İşte sıradan ama ayrıcalıklı hayatımın, sorgulamalarımın, acımasız eleştirilerimin, keşiflerimin içinden bir servis yolculuğu sırasında da olsa çıkabildiğim yegane anlardan birisini daha yaşıyordum bugün. Sıradaki şarkıyı bana sürpriz yapsın diye cep telefonumun keyfine bırakmıştım. Çalan şarkı The Verve’den Bitter Sweet Symphony ‘di. Sizleri bilmem ama ben bu şarkıyı ilk kez 1999 yapımı Cruel İntentions filmini izlerken dinleme şansına sahip olmuştum. Ve işte bu yüzden de aklıma hep bu şarkının çalmaya başladığı o kare gelir. Esas oğlan Sebastian ve kızımız Annette, Sebastian’ın kıymetli Jaguar’ının içinde ilk kez aşık olduklarının farkına varırlar ve onlar el ele tutuştuğu sırada kamera kuş bakışı olarak arabadan uzaklaşırken bu şarkı çalmaya başlar.
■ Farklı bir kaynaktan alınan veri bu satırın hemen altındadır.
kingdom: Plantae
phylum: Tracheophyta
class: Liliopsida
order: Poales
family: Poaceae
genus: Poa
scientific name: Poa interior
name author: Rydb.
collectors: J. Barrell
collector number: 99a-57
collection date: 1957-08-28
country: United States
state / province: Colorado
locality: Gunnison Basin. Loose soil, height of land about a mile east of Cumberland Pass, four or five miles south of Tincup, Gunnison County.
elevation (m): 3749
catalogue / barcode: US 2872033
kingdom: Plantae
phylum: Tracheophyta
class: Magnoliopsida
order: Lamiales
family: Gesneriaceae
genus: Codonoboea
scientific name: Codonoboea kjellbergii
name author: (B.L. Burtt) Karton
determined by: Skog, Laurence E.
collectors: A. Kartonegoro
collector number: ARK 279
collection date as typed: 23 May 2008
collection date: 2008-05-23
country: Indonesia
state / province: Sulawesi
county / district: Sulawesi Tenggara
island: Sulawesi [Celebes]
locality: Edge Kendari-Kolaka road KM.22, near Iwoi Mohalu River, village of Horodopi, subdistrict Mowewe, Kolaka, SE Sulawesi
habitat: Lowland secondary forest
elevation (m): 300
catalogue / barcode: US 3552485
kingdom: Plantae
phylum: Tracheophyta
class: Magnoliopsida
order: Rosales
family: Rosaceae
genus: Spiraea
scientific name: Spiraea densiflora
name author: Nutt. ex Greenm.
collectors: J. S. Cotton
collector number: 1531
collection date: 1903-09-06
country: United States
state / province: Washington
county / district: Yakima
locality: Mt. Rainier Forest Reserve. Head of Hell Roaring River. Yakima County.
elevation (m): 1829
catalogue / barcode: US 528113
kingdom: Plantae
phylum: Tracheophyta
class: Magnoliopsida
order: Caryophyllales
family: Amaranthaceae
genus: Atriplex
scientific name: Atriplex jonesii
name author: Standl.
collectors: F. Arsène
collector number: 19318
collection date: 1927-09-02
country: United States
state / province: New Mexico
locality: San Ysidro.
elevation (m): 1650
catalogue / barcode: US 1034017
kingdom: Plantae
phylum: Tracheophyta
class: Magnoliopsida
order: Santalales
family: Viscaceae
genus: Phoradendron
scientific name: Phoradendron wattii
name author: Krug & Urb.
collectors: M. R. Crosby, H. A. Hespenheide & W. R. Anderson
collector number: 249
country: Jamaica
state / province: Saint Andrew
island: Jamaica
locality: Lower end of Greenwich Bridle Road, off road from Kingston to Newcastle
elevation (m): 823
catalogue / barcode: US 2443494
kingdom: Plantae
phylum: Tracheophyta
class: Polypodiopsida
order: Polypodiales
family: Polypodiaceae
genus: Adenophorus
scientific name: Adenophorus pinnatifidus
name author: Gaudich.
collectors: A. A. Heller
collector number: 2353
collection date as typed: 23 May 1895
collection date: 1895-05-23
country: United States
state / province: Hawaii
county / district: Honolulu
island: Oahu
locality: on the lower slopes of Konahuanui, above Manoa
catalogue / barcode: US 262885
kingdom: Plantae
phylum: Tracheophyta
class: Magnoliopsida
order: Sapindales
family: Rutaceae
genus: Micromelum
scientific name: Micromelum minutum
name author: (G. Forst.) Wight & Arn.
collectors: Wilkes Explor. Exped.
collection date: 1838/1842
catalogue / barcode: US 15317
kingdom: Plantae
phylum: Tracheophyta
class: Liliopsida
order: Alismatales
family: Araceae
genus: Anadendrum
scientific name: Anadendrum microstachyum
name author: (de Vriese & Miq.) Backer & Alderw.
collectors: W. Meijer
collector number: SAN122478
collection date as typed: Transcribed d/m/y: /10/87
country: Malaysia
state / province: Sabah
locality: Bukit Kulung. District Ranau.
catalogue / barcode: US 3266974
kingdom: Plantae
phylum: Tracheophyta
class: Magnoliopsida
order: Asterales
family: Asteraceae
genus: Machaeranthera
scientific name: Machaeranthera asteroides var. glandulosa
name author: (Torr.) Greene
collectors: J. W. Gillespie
Bu sahneyi bana göre özel yapan, oldukça varlıklı, karmaşık ailevi ilişkilere sahip, hayatı boyunca sevilmemiş ve sevmemiş, tek amacı skor olan halk dilinde ‘piç kurusu’ olarak da adlandırılan esas oğlanımızın ilk defa bir kıza aşık olduğu anın mükemmel bir çekim, mükemmel bir müzikle birleşmesi ve ilk aşkın heyecanını, ilk defa birinin elini gerçekten tutmanın verdiği gücü onlar kadar bana da hissettirmesindendir. Zaten filmi film yapan bu değil mi.... sizi de içine çekmedikten sonra o filmi izlemenin esprisi nedir ki... Nitekim oyuncular da kendilerini fazla kaptırmış olsa gerek bu filmin ardından evlendiler ve bir de çocuk sahibi oldular.

İşi magazine dökmek suretiyle konudan saptığım bu paragraflarda aslında tek anlatmak istediğim; her şarkının, her kokunun, her tadın bende farkında olmadan bir iz bırakmasına ve bir başka zaman diliminde beni o ‘an’ a götürebilmesine bayıldığımdı.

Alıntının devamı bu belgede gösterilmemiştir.